Q: What made you decide to study personality in emerging and young adulthood?
I started researching personality development in my master thesis. I had the great opportunity to use data from the German Family Panel, which is an ongoing study that the Department of Personality Psychology at the University of Jena is involved in. When I started my PhD, it was clear that we wanted to follow up on the topic with a focus on age-differential personality development. Around this time, I read some works on the relevance of the emerging adulthood years for personality development which sparked my interest. In addition, I was 25 years old at the time, thus falling into the age group considered as emerging adulthood myself. So the second thing that made me interested in studying personality in early adulthood was its personal relevance for me.
Q: Where do you see yourself in the (near) future?
I am currently working on my doctoral thesis about the way romantic partners perceive each other’s motivation, and how these perceptions can affect their own motivational processes and relationship outcomes. I will primarily focus on doing research in this area. In the near future, I plan to address the perception of implicit motives in couples. Because they are supposed to operate mostly outside of conscious awareness, most people are typically not very good in rating the strength of their own implicit motives. What I want to look at is whether partners can judge each other's implicit motives correctly.

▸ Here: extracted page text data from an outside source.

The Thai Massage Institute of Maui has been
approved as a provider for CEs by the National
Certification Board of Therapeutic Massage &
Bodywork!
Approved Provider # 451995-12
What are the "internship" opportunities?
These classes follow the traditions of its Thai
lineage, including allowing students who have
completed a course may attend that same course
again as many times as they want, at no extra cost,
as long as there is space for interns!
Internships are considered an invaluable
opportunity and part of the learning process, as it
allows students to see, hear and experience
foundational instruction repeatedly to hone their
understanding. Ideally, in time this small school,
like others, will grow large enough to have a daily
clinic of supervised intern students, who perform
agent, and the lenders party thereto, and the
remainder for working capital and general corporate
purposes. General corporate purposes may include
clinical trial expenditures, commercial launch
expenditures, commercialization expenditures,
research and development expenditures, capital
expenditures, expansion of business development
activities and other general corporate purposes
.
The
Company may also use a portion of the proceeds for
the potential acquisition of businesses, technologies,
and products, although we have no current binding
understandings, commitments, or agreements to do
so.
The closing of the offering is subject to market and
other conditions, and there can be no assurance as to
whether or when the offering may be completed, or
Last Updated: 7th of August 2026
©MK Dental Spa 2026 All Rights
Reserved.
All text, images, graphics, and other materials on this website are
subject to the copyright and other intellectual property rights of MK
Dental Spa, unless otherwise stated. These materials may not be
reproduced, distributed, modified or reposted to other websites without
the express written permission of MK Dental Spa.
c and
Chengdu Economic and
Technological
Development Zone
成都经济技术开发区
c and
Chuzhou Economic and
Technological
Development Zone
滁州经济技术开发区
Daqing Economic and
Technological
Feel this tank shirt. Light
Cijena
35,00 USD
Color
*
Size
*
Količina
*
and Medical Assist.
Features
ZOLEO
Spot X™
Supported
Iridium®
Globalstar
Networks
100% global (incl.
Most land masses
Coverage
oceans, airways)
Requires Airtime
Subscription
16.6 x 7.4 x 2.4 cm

Nonetheless, I also hope to one day continue to study personality in early adulthood. The data we used is from an ongoing longitudinal study, allowing to investigate many interesting things in the future. For example, most participants from the emerging adulthood group will soon reach their mid- to late twenties, meaning that they become (what we referred to as) young adults themselves. It would be interesting to examine how their personalities develop further and also how this relates to different life outcomes (concerning, for example, their well-being, their health, or their social relationships).
Q: Do you have any tips or advice for young researchers?
I am still a young researcher myself, so I think I can at best share my own experiences about what has helped me so far, rather than give advice. I think the most important thing is something you don't have that much control over, namely having supportive colleagues and supervisors. I am fortunate to be in a department with a good working atmosphere, where you can exchange ideas and get valuable and appreciative feedback. This helped a lot in writing this paper.
What also helped me was talking to other PhD students. Especially at the beginning, there are so many new things to do and learn, which can be very challenging at times. Exchanging experiences with other PhD students, and learning about the experiences of more advanced researchers was (and still is) really helpful for me.